The 'homework' for the next meeting was to write a piece about finding something in a person's pocket.
No sniggering at the back.
I've been mulling over what I should write since. The obvious thing would be to write a poem. But, I have been working on various prose pieces, and thought it might be a useful incentive to write a fiction piece.
Like many creative things the story came about by a circuitous route. Regular readers will know I am currently reading Hitler's Children: The Story of the Baader-Meinhof Terrorist Gang by Jillian Becker. In fact I have been reading a number of things about Germany in WWII. And, I find my preconceptions being rather challenged. For instance, one of the books I have been reading was about the Hitlerjugend in Normandy. All, or most, of whom were in the Hitler Youth, which conjures up images of swinging Indian Clubs and marching about. However according to this first hand account, far from the Hitler Youth being like the Scouts, it was more akin tot he Woodland Folk. And indeed Becker makes the same comparison.
Here is the poem that came out of my reflections on this....
Sabina finds me reading Rilke,
in the lower meadow by the stream.
Again and again I have come here
to paint the little Luthern chapel
but I cannot catch the light.
She brings her mother's regards
and a small cake, which she cuts
with my pocket knife. Stabbing
the crumbs with our finger tips
we read Autumn Day, on the rug,
our bodies almost touching.
The paper curls in the breeze
pinned by the smudged and bloodied
watercolours, in their wooden box.
The water jar sits safe in my shoe.
Angels in the churchyard
turn their backs, as naked
we splash and prance in the stream.
The sunlight runs like spring rain
upon our bodies. But we are not children.
No one is young. For high above,
silver geese fly in formation,
heading south; their reflection
obscured by the brilliance
of our glistening laughter.
So anyway, here is the 300 word story...
“Ah the poet,” exclaimed Inspector Meyer, “we meet again and
again.”
“And again and again you make the same joke,” replied Vesper
dryly. He checked the oak lined corridor before closing the door. “It’s about
the Schaub case. There’s something you need to know.”
Meyer pushed the rape file, he was working on, to one side.
He indicated Vesper to sit. The young sergeant did so, peering at his superior
through the thick lenses of his glasses. “Schaub?” began Meyer, recapping the
case from memory, “Schaub, male, 42,
found floating the river last week. The doctor says he was in the water for
approximately ten days. The neighbours report he had been drinking heavily
following the death of his son at… uh?... did we ever establish were the son
was killed?”
“No sir.”
“The wife and daughter killed by a stray bomb. He was heard
expressing defeatist opinions on the night he died.
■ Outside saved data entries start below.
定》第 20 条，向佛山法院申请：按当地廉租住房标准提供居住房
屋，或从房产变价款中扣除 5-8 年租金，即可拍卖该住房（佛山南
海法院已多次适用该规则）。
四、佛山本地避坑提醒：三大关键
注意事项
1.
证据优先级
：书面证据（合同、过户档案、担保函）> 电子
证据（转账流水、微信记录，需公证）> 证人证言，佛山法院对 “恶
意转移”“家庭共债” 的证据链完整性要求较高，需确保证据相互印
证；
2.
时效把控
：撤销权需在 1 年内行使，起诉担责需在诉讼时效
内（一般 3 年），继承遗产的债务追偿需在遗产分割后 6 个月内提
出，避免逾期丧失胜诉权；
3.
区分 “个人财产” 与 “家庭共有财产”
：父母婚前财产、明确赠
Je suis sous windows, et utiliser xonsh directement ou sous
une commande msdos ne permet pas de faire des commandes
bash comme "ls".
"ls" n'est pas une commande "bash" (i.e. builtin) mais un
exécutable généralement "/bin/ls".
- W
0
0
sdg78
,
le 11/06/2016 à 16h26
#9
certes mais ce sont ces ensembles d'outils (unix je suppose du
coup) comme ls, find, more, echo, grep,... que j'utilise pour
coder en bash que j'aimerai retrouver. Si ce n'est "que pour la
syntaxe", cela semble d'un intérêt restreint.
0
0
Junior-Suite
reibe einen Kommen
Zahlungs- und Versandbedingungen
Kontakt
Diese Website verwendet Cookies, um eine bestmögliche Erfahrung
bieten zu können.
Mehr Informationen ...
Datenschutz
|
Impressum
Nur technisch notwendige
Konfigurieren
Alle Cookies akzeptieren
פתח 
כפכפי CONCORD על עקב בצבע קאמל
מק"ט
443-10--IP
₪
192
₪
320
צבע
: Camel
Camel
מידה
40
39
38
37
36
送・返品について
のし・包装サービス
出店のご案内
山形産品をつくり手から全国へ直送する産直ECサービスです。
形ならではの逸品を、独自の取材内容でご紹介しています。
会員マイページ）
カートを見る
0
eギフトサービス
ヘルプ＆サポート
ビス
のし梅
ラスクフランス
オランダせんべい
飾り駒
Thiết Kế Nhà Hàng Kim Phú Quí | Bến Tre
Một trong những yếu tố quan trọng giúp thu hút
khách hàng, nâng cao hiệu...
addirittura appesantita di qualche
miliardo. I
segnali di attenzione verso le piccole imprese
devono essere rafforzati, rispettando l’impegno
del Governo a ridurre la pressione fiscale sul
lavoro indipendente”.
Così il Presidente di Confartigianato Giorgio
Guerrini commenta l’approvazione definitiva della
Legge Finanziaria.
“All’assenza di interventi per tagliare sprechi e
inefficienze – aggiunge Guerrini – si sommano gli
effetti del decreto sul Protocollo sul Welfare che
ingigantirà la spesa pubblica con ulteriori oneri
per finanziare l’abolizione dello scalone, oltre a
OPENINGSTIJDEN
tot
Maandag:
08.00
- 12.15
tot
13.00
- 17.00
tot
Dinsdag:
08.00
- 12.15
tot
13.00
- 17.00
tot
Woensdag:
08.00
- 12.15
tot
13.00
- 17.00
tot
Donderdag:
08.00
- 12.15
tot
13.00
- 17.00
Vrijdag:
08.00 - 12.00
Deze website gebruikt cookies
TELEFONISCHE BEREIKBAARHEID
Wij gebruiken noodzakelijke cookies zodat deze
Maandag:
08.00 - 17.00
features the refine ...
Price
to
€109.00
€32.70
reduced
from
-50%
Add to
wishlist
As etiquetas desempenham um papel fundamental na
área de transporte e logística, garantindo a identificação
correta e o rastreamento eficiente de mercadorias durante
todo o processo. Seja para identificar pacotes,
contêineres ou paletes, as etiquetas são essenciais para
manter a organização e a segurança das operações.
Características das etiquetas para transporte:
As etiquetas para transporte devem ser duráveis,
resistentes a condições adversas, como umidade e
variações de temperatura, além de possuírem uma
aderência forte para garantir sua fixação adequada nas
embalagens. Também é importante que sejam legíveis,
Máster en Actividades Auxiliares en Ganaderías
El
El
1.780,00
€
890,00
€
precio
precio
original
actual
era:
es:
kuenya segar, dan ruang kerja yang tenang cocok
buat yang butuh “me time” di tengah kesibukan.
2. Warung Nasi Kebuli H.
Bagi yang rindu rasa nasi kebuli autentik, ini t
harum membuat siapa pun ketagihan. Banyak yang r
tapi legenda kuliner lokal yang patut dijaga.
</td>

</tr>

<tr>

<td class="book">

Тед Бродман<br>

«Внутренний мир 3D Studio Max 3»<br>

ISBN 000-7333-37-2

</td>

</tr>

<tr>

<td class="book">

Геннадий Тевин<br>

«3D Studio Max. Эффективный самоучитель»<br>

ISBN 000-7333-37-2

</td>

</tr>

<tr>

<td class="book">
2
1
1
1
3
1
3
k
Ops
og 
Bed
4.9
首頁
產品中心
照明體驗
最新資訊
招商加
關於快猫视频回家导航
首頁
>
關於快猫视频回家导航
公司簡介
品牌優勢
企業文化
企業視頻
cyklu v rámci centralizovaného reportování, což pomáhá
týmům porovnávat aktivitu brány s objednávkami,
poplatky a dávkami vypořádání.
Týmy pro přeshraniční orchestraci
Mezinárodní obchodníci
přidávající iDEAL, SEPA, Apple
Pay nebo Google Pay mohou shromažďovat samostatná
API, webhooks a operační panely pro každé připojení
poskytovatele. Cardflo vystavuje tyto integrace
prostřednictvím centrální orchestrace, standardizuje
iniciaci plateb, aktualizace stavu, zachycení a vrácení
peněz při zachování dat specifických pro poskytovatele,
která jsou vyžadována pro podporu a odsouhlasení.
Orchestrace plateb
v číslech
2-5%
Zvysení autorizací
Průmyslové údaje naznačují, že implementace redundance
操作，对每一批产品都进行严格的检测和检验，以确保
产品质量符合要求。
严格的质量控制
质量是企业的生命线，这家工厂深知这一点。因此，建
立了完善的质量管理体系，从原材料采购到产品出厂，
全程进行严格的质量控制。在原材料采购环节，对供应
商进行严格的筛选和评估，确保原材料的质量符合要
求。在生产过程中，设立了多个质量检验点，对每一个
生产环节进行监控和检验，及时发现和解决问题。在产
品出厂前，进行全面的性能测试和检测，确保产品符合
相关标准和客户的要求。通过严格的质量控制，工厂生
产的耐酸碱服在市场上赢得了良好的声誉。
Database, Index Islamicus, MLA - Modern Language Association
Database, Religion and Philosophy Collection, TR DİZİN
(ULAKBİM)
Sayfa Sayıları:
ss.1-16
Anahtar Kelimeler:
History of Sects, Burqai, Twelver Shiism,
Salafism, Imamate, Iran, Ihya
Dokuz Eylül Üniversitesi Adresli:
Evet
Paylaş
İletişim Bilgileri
A witness reports that he
may have been fighting with two men on
the Fliesch bridge. The case remains open, but we are not actively
investigating. Have I missed anything?”
“This,” said Vesper, pushing a crumpled identity card across
the desk.
Meyer took it, opened it, and pouted at the insignificance.
“It’s Herr Schaub’s identity card, what of it?”
“It’s the stamp sir.” Meyer looked more closely. “The stamp
was only issued two days ago, which makes me wonder how it could be found in
Herr Schaub’s jacket pocket.”
Meyer laid the identity card on the desk before him, gently
running his figures across the smudged and blistered cardboard. “Herr Schaub
was a farmer? Was he not? And a farmer must be able to predict the weather if
he is to make money.”
“I don’t think it was suicide sir. In fact I know it wasn’t.
There’s something else.”
Which has got me thinking of ways in which this might be expanded.